- **Directions**: Return each line in the records below that includes "from".

- **Data for this task**:
------------------------

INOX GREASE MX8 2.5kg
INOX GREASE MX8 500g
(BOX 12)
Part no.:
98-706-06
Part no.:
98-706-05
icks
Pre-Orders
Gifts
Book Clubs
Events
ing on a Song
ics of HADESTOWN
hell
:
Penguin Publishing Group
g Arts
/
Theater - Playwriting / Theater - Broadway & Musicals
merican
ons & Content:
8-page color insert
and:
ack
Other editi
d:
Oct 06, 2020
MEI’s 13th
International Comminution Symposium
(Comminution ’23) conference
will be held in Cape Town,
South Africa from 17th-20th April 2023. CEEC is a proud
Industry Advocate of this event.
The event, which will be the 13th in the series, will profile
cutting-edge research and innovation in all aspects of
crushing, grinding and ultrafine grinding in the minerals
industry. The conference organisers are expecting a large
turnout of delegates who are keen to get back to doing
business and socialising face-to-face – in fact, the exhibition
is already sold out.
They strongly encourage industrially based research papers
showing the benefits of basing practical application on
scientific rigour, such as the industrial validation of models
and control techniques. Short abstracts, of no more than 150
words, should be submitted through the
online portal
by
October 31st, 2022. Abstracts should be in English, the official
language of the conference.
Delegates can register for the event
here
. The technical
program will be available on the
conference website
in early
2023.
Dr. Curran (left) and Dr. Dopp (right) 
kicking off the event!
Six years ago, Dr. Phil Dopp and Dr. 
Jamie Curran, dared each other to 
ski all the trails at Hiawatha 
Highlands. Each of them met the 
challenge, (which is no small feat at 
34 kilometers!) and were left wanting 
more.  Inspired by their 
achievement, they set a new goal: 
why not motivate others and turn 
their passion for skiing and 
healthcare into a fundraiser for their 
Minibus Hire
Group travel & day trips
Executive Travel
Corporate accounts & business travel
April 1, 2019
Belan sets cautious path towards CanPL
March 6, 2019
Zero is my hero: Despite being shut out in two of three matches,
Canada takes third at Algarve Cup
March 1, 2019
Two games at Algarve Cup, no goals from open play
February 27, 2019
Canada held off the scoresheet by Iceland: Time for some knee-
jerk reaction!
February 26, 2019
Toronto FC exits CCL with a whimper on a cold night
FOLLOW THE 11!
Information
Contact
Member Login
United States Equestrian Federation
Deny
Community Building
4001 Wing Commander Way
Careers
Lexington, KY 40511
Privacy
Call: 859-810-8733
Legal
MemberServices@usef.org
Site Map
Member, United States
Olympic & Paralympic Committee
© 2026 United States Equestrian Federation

------------------------

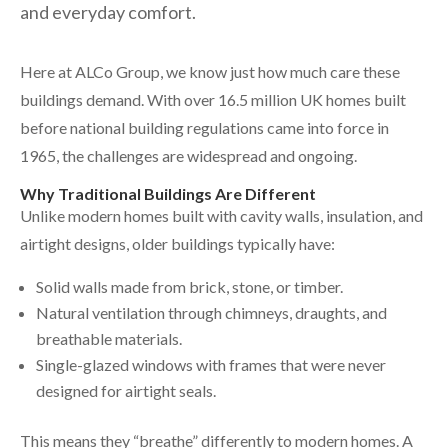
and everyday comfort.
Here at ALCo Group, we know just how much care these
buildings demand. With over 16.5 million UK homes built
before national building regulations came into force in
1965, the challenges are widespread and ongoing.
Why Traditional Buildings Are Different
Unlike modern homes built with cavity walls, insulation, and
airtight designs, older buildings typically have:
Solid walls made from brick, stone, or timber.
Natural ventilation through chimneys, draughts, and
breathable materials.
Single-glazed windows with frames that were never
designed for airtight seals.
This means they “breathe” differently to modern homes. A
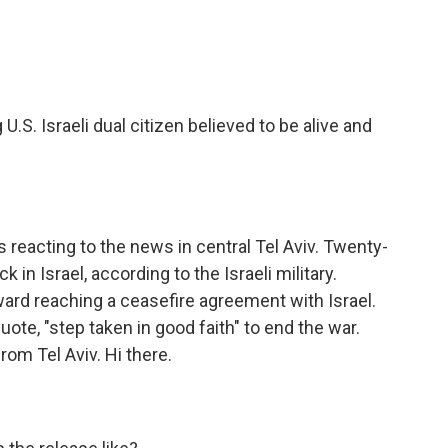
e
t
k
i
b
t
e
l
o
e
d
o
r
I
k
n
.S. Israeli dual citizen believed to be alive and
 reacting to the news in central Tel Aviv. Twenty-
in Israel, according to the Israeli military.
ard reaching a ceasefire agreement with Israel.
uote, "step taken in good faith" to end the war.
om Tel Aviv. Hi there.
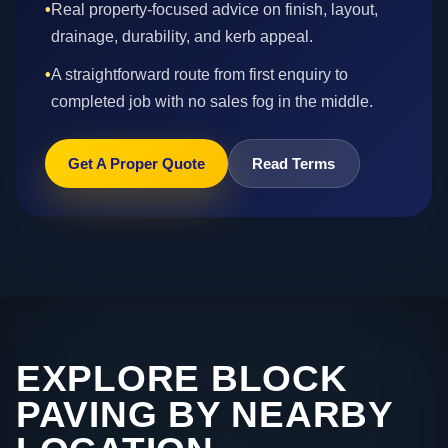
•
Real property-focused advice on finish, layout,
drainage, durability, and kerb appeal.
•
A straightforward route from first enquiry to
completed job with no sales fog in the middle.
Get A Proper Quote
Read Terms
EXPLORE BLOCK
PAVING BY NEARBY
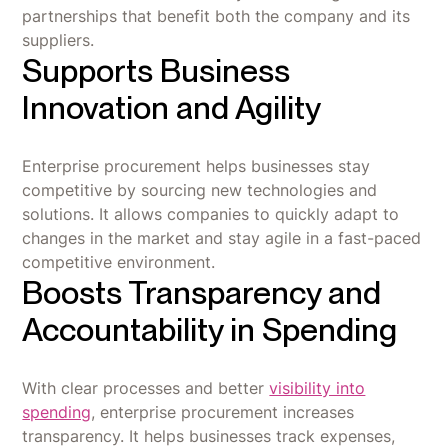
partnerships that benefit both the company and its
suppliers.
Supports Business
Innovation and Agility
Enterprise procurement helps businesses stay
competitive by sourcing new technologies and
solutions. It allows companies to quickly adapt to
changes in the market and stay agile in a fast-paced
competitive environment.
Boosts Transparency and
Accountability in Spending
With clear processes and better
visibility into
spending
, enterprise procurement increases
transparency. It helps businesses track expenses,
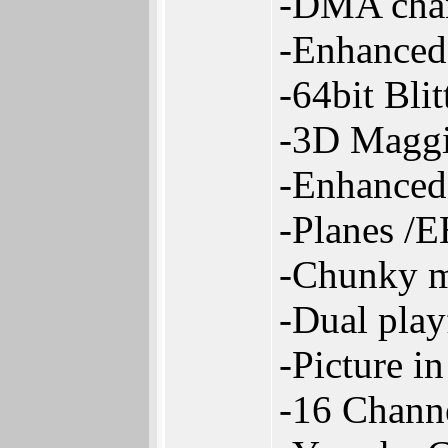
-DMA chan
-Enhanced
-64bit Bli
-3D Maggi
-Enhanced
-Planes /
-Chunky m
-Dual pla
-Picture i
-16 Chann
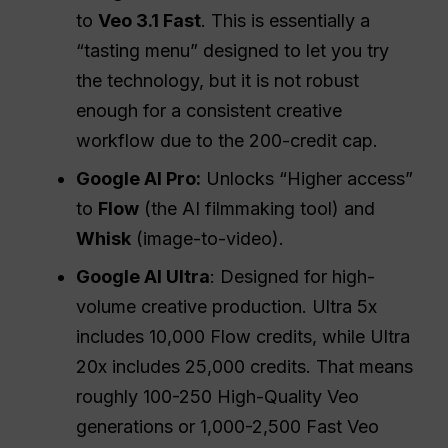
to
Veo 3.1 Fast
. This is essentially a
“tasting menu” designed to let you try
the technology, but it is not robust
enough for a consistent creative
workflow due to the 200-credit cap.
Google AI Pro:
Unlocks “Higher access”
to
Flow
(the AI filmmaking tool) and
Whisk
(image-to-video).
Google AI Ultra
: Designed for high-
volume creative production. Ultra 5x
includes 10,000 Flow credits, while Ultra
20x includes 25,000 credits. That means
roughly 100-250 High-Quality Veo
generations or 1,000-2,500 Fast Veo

------------------------

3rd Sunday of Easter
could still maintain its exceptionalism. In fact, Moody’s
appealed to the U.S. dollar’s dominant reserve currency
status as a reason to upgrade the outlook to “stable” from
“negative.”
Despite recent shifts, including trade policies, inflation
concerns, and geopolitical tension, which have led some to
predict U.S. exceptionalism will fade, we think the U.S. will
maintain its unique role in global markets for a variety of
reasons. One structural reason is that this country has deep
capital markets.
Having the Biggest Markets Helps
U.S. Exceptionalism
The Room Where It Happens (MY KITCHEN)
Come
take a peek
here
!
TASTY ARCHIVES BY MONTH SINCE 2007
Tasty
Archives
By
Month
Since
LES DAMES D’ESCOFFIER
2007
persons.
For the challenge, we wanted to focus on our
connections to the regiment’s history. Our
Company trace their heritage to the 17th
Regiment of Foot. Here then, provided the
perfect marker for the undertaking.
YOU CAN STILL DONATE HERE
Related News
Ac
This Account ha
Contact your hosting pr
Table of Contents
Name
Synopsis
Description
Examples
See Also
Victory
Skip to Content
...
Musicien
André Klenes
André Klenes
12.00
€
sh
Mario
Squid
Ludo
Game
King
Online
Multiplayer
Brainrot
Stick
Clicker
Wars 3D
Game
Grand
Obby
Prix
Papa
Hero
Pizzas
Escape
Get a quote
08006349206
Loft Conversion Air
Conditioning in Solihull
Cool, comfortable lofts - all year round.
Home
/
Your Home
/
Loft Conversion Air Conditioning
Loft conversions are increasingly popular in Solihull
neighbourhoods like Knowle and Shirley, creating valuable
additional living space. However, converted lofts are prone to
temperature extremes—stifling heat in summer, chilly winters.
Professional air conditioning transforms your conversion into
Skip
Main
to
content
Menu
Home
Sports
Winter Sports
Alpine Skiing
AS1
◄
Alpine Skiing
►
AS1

------------------------

- **Answer space**:
South Africa from 17th-20th April 2023. CEEC is a proud
Two games at Algarve Cup, no goals from open play
Solid walls made from brick, stone, or timber.
A straightforward route from first enquiry to
status as a reason to upgrade the outlook to “stable” from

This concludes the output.